Caveat — Chrome extension is the dominant sub-arc and isn't really 6–8 hr Cort. Likely a multi-session build with its own design pass. Could split into Arc 3a (DNS + smoke test, near done) and Arc 3b (Chrome ext MVP, real build). UI work; can dispatch in parallel with other arcs once Arc 5 ships.
Inbound mail receiver (Postmark / SendGrid / Mailgun), parser extracts URLs and forwarded text, writes to /ingest/url. Universal cross-device route. Strategically the highest-leverage Gen 1 addition — newsletter readers onboard with zero device-install friction.
Caveat — inbound mail infra may add hours beyond the parser work. Pre-arc spike required: pick mail provider, verify MX record path, scope spam/attachment policy. Ships after Arc 5 so email captures write to the source-artifact model (one newsletter issue = one source-artifact).
This page is downstream of three canonical docs. Locking this page without updating them creates internal inconsistency in the doc hierarchy.
Section 10 (Gen 1 Scope) re-scoped: universal capture only; archetypes, Board responses, L3 deferred to Gen 1.5+. Section 4 (Data Schema) extended with source-artifact / capture model per Arc 5. Section 17 cross-reference to this doc as the canonical architecture map.
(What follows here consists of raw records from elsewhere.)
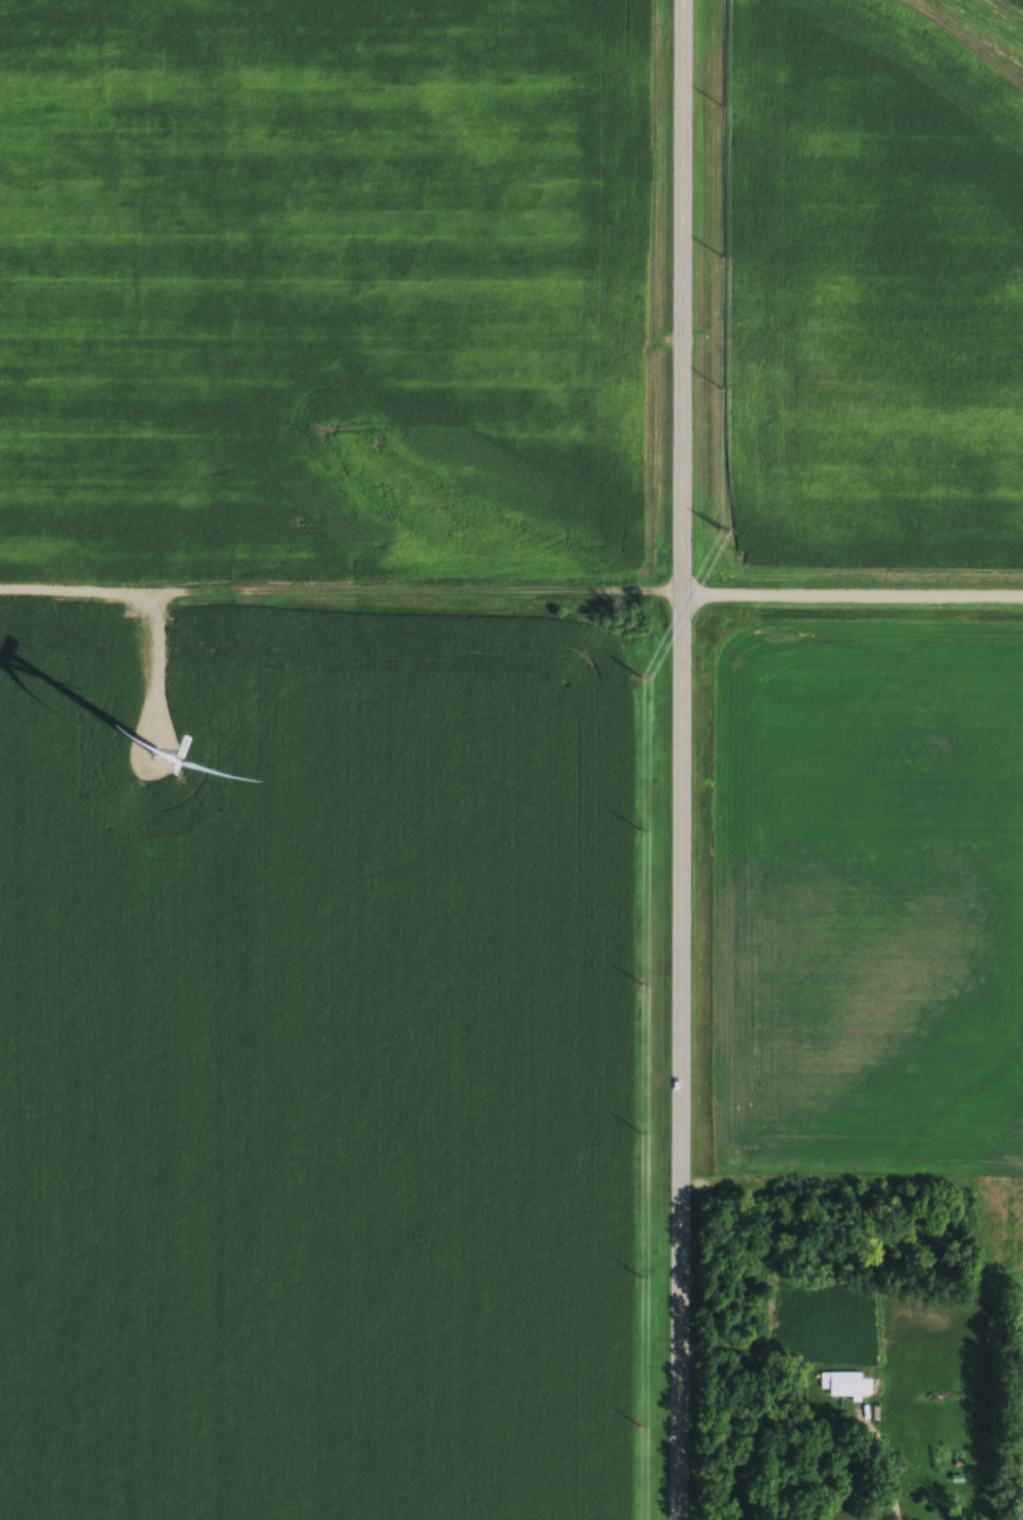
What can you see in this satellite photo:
road: (511, 592)
wind turbine: (156, 756)
road: (687, 760)
building: (841, 1386)
road: (886, 1470)

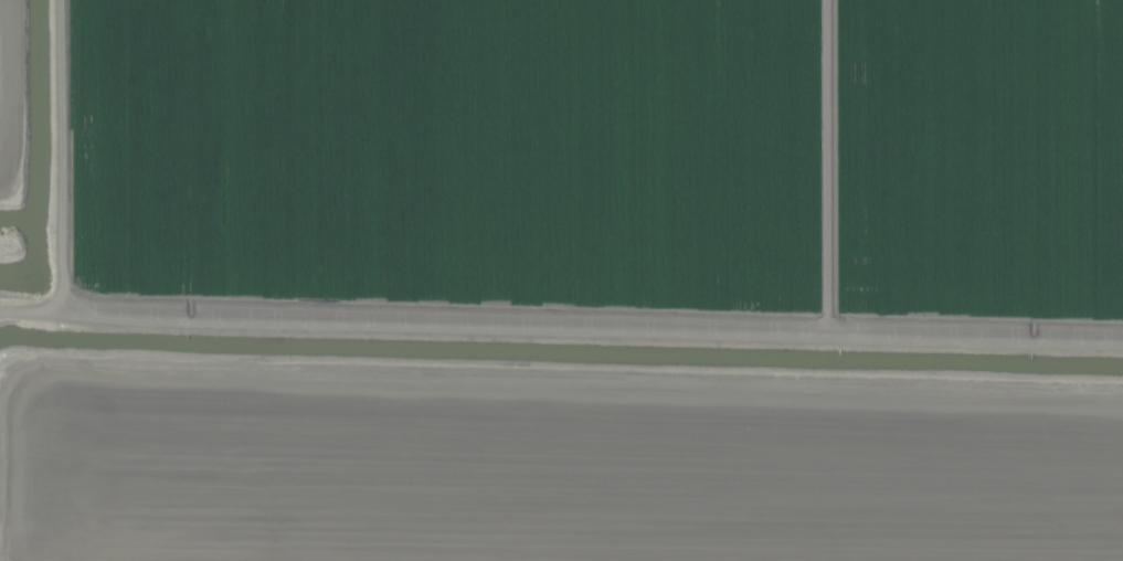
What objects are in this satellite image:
crop: (561, 280)

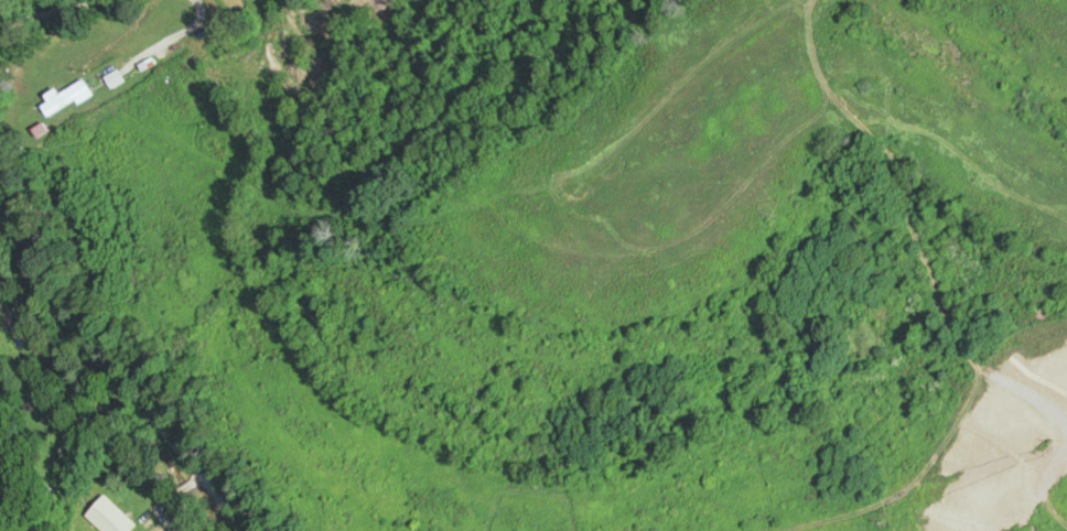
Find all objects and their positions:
road: (28, 8)
road: (173, 31)
building: (61, 98)
road: (109, 373)
building: (106, 517)

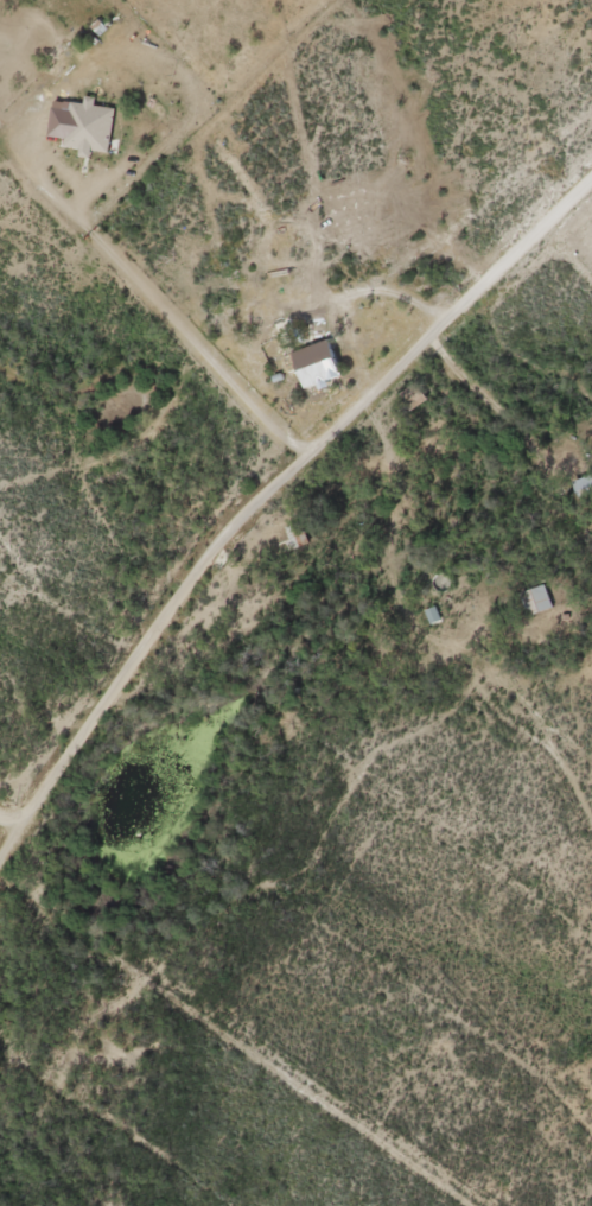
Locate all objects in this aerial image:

Type 5 Email Forward currently scoped as Gen 2 in spec v3. Re-scope to Gen 1 per May 16 decision. Mobile entry-point section needs Arc 3 status update (Chrome ext still pending, capture.sigul.app DNS shipped). Reading Sessions design re-anchored to source-artifact model.
Five close-out arcs added (Arc 5 foundational, then Arc 1/4 parallel, Arc 2, Arc 3). Revival triggers documented for deferred Gen 1.5 work (archetypes, L3, Spotify Tier 1, S-027, Tier 3.5 SSR). Podcast 2.0 A and B formally shelved.
Add: "Gen 1 re-scoped 2026-05-16 to universal capture only; source-artifact + capture model per Arc 5; see sigul-universal-capture-architecture.html." Frees future-Claude from reconstructing the May 16-17 conversation.